The COVID-19 virus is ravaging the planet at a scale not seen since the infamous Spanish Flu of the early 1900s, inflicting immense devastation as the U.S. loses more than 200,000 lives and counting.
According to CDC statistics, 94% of patient mortalities associated with COVID-19 were simultaneously suffering from preexisting conditions, leaving a mere 6% of victims with COVID-19 as their sole cause of death. However, while immediate prospects for a mass vaccine might not be until 2021, there is some hope.

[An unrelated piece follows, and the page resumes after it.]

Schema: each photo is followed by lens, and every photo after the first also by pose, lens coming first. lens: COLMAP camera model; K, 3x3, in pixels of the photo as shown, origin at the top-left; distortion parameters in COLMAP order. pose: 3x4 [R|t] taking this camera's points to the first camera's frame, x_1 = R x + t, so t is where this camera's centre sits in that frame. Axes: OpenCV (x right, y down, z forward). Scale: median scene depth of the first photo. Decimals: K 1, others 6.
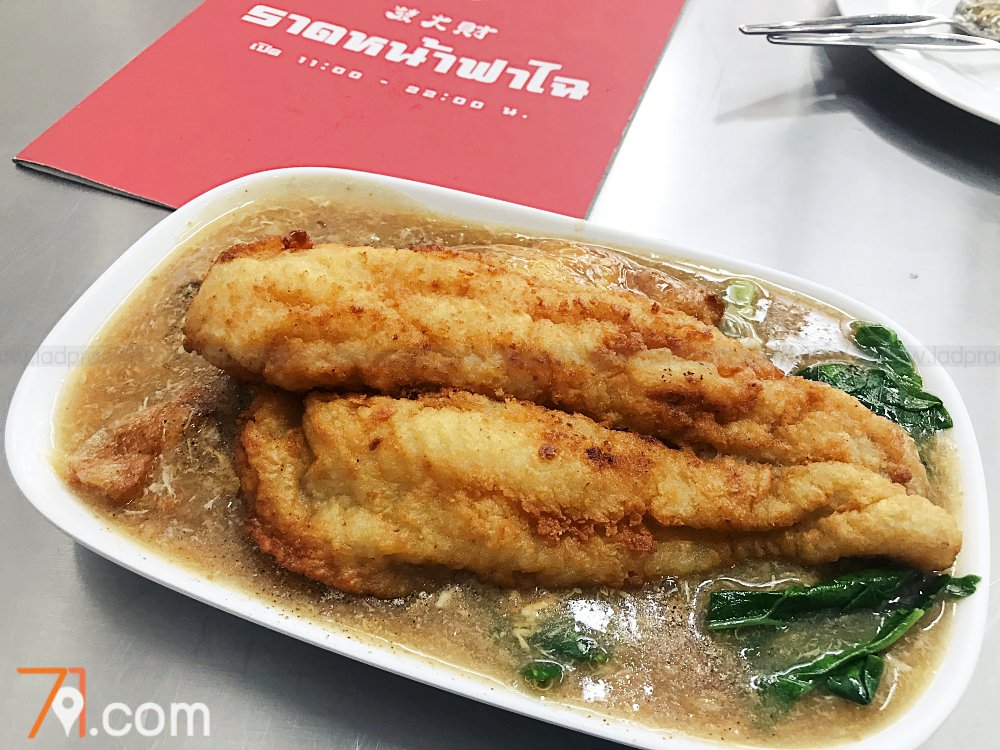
lens RADIAL K [[763.9, 0, 500.0], [0, 763.9, 375.0], [0, 0, 1]] dist [0.037401, 0.005462]
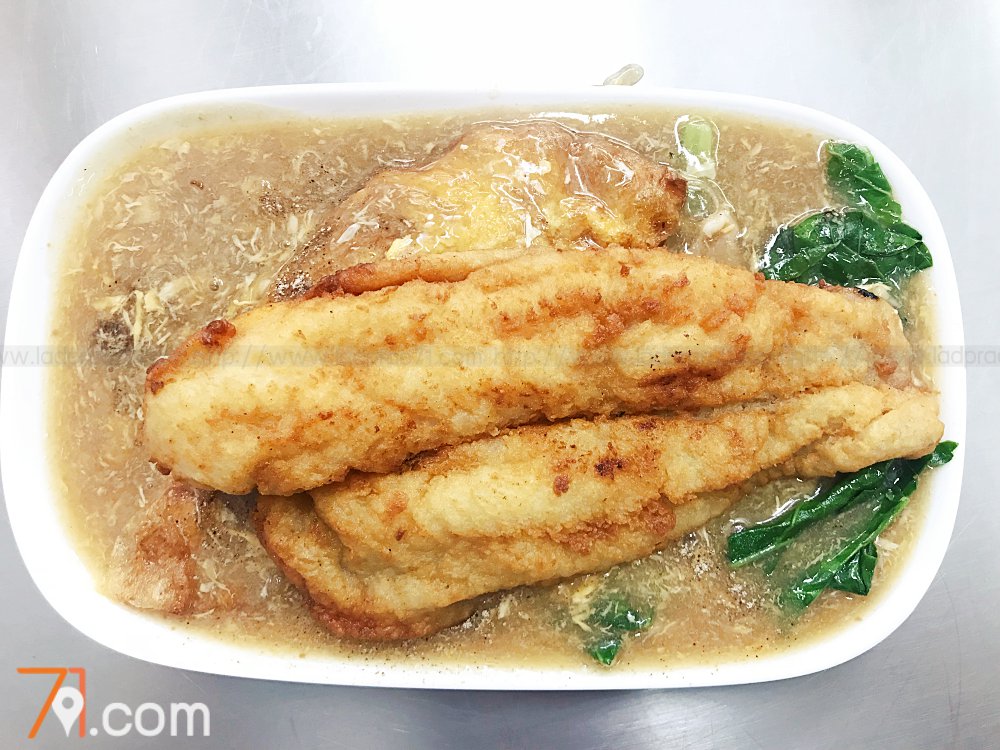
lens RADIAL K [[763.9, 0, 500.0], [0, 763.9, 375.0], [0, 0, 1]] dist [0.037401, 0.005462]
pose [[0.952949, -0.302371, -0.021459, 0.049030], [0.265101, 0.796972, 0.542731, -0.575987], [-0.147004, -0.522884, 0.839632, 0.216113]]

The fact that four in ten U.S. adults have two or more chronic conditions indicates that our most vulnerable members of the population are also the ones at the greatest risk of succumbing to the pandemic.
Healthcare providers must pay close attention to patients harboring one of 13 chronic conditions believed to play major roles in COVID-19 mortality, particularly chronic kidney disease, hypertension, diabetes, and COPD.
Rural populations are some of the most vulnerable and must be supervised due to their unique challenges. The CDC indicates 80% of older adults in remote regions have at least one chronic disease with 77% having at least two chronic diseases, significantly increasing COVID-19 mortality rates compared to their urban counterparts.
Health behaviors also play a role in rural patients who have decreased access to healthy food and physical activity while simultaneously suffering high incidences of smoking. These lifestyle choices compound with one another, leading to increased obesity, hypertension, and many other chronic illnesses. Overall, rural patients that fall ill to COVID-19 are more likely to suffer worsened prognosis compared to urban hubs, a problem only bolstered by their inability to properly access healthcare.